● Directions
The records come next. Copy all of them exactly.

Extracted data entries
········

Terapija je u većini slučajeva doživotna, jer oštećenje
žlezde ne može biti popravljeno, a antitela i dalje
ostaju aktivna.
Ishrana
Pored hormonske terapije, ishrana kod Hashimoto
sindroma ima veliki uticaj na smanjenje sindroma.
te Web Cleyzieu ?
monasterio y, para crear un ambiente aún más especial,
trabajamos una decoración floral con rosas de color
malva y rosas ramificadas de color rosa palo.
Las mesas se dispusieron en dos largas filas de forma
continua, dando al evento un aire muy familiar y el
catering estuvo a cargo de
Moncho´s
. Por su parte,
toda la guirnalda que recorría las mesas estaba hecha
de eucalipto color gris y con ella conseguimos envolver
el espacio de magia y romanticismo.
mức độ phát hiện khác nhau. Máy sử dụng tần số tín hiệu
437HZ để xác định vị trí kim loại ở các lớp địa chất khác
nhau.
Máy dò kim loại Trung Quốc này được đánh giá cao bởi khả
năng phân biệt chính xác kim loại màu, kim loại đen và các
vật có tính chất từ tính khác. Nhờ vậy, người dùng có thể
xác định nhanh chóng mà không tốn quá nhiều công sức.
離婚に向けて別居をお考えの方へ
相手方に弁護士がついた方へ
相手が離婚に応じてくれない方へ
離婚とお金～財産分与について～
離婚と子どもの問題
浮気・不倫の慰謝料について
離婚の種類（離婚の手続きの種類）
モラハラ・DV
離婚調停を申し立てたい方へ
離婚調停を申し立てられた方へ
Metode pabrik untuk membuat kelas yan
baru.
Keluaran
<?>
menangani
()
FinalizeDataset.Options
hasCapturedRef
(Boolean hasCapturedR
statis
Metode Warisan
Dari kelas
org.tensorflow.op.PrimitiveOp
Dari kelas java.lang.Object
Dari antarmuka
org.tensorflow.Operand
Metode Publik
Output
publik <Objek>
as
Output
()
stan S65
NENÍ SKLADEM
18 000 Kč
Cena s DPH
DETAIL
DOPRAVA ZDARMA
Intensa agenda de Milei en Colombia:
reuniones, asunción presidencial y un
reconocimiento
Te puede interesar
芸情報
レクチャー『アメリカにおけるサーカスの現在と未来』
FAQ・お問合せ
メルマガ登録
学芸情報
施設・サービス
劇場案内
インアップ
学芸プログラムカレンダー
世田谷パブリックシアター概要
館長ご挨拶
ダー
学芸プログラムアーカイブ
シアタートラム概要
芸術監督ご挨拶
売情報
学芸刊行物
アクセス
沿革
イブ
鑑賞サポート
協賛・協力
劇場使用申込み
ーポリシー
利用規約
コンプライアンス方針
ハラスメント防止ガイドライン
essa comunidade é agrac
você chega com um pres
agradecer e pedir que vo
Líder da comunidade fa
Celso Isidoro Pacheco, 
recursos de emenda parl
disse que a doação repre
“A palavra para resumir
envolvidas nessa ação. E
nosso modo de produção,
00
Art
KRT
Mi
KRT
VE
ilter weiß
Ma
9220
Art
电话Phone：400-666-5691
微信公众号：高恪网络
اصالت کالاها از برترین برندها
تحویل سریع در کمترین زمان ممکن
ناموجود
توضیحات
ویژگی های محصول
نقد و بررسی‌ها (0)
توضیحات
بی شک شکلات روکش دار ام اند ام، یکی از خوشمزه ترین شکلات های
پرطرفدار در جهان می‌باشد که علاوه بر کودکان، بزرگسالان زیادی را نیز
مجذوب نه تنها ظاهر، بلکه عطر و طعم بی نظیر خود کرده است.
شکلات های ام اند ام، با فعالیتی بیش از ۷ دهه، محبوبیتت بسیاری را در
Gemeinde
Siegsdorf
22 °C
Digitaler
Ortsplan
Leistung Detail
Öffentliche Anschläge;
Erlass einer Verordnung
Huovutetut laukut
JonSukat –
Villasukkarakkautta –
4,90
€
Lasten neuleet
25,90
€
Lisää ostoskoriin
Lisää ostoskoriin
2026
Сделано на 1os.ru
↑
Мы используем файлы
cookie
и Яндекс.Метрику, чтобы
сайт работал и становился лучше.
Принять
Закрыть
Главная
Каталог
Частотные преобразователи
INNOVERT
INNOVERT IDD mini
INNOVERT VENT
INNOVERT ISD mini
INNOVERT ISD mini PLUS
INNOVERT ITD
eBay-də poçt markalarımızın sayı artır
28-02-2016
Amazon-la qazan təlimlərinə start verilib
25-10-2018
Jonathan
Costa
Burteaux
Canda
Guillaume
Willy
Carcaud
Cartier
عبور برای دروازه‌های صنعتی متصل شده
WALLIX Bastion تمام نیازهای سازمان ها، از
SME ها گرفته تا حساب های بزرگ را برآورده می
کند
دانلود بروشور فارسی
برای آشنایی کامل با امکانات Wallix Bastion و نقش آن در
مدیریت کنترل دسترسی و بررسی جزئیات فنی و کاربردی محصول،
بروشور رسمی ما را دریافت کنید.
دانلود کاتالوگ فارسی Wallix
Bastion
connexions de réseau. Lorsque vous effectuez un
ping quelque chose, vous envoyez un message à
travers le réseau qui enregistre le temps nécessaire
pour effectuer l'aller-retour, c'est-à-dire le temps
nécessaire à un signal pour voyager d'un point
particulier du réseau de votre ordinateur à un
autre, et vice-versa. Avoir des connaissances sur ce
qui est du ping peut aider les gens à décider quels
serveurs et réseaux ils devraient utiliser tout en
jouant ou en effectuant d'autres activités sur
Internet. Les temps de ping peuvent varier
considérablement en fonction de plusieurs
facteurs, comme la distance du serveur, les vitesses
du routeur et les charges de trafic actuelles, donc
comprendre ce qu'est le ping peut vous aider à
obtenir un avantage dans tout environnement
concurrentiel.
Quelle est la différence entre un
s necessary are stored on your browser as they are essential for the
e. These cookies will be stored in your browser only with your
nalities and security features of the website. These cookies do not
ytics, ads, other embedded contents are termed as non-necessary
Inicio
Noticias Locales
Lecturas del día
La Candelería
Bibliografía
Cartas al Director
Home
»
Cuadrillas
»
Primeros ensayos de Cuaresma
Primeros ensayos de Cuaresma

········

● Your response
Terapija je u većini slučajeva doživotna, jer oštećenje
žlezde ne može biti popravljeno, a antitela i dalje
ostaju aktivna.
Ishrana
Pored hormonske terapije, ishrana kod Hashimoto
sindroma ima veliki uticaj na smanjenje sindroma.
te Web Cleyzieu ?
monasterio y, para crear un ambiente aún más especial,
trabajamos una decoración floral con rosas de color
malva y rosas ramificadas de color rosa palo.
Las mesas se dispusieron en dos largas filas de forma
continua, dando al evento un aire muy familiar y el
catering estuvo a cargo de
Moncho´s
. Por su parte,
toda la guirnalda que recorría las mesas estaba hecha
de eucalipto color gris y con ella conseguimos envolver
el espacio de magia y romanticismo.
mức độ phát hiện khác nhau. Máy sử dụng tần số tín hiệu
437HZ để xác định vị trí kim loại ở các lớp địa chất khác
nhau.
Máy dò kim loại Trung Quốc này được đánh giá cao bởi khả
năng phân biệt chính xác kim loại màu, kim loại đen và các
vật có tính chất từ tính khác. Nhờ vậy, người dùng có thể
xác định nhanh chóng mà không tốn quá nhiều công sức.
離婚に向けて別居をお考えの方へ
相手方に弁護士がついた方へ
相手が離婚に応じてくれない方へ
離婚とお金～財産分与について～
離婚と子どもの問題
浮気・不倫の慰謝料について
離婚の種類（離婚の手続きの種類）
モラハラ・DV
離婚調停を申し立てたい方へ
離婚調停を申し立てられた方へ
Metode pabrik untuk membuat kelas yan
baru.
Keluaran
<?>
menangani
()
FinalizeDataset.Options
hasCapturedRef
(Boolean hasCapturedR
statis
Metode Warisan
Dari kelas
org.tensorflow.op.PrimitiveOp
Dari kelas java.lang.Object
Dari antarmuka
org.tensorflow.Operand
Metode Publik
Output
publik <Objek>
as
Output
()
stan S65
NENÍ SKLADEM
18 000 Kč
Cena s DPH
DETAIL
DOPRAVA ZDARMA
Intensa agenda de Milei en Colombia:
reuniones, asunción presidencial y un
reconocimiento
Te puede interesar
芸情報
レクチャー『アメリカにおけるサーカスの現在と未来』
FAQ・お問合せ
メルマガ登録
学芸情報
施設・サービス
劇場案内
インアップ
学芸プログラムカレンダー
世田谷パブリックシアター概要
館長ご挨拶
ダー
学芸プログラムアーカイブ
シアタートラム概要
芸術監督ご挨拶
売情報
学芸刊行物
アクセス
沿革
イブ
鑑賞サポート
協賛・協力
劇場使用申込み
ーポリシー
利用規約
コンプライアンス方針
ハラスメント防止ガイドライン
essa comunidade é agrac
você chega com um pres
agradecer e pedir que vo
Líder da comunidade fa
Celso Isidoro Pacheco, 
recursos de emenda parl
disse que a doação repre
“A palavra para resumir
envolvidas nessa ação. E
nosso modo de produção,
00
Art
KRT
Mi
KRT
VE
ilter weiß
Ma
9220
Art
电话Phone：400-666-5691
微信公众号：高恪网络
اصالت کالاها از برترین برندها
تحویل سریع در کمترین زمان ممکن
ناموجود
توضیحات
ویژگی های محصول
نقد و بررسی‌ها (0)
توضیحات
بی شک شکلات روکش دار ام اند ام، یکی از خوشمزه ترین شکلات های
پرطرفدار در جهان می‌باشد که علاوه بر کودکان، بزرگسالان زیادی را نیز
مجذوب نه تنها ظاهر، بلکه عطر و طعم بی نظیر خود کرده است.
شکلات های ام اند ام، با فعالیتی بیش از ۷ دهه، محبوبیتت بسیاری را در
Gemeinde
Siegsdorf
22 °C
Digitaler
Ortsplan
Leistung Detail
Öffentliche Anschläge;
Erlass einer Verordnung
Huovutetut laukut
JonSukat –
Villasukkarakkautta –
4,90
€
Lasten neuleet
25,90
€
Lisää ostoskoriin
Lisää ostoskoriin
2026
Сделано на 1os.ru
↑
Мы используем файлы
cookie
и Яндекс.Метрику, чтобы
сайт работал и становился лучше.
Принять
Закрыть
Главная
Каталог
Частотные преобразователи
INNOVERT
INNOVERT IDD mini
INNOVERT VENT
INNOVERT ISD mini
INNOVERT ISD mini PLUS
INNOVERT ITD
eBay-də poçt markalarımızın sayı artır
28-02-2016
Amazon-la qazan təlimlərinə start verilib
25-10-2018
Jonathan
Costa
Burteaux
Canda
Guillaume
Willy
Carcaud
Cartier
عبور برای دروازه‌های صنعتی متصل شده
WALLIX Bastion تمام نیازهای سازمان ها، از
SME ها گرفته تا حساب های بزرگ را برآورده می
کند
دانلود بروشور فارسی
برای آشنایی کامل با امکانات Wallix Bastion و نقش آن در
مدیریت کنترل دسترسی و بررسی جزئیات فنی و کاربردی محصول،
بروشور رسمی ما را دریافت کنید.
دانلود کاتالوگ فارسی Wallix
Bastion
connexions de réseau. Lorsque vous effectuez un
ping quelque chose, vous envoyez un message à
travers le réseau qui enregistre le temps nécessaire
pour effectuer l'aller-retour, c'est-à-dire le temps
nécessaire à un signal pour voyager d'un point
particulier du réseau de votre ordinateur à un
autre, et vice-versa. Avoir des connaissances sur ce
qui est du ping peut aider les gens à décider quels
serveurs et réseaux ils devraient utiliser tout en
jouant ou en effectuant d'autres activités sur
Internet. Les temps de ping peuvent varier
considérablement en fonction de plusieurs
facteurs, comme la distance du serveur, les vitesses
du routeur et les charges de trafic actuelles, donc
comprendre ce qu'est le ping peut vous aider à
obtenir un avantage dans tout environnement
concurrentiel.
Quelle est la différence entre un
s necessary are stored on your browser as they are essential for the
e. These cookies will be stored in your browser only with your
nalities and security features of the website. These cookies do not
ytics, ads, other embedded contents are termed as non-necessary
Inicio
Noticias Locales
Lecturas del día
La Candelería
Bibliografía
Cartas al Director
Home
»
Cuadrillas
»
Primeros ensayos de Cuaresma
Primeros ensayos de Cuaresma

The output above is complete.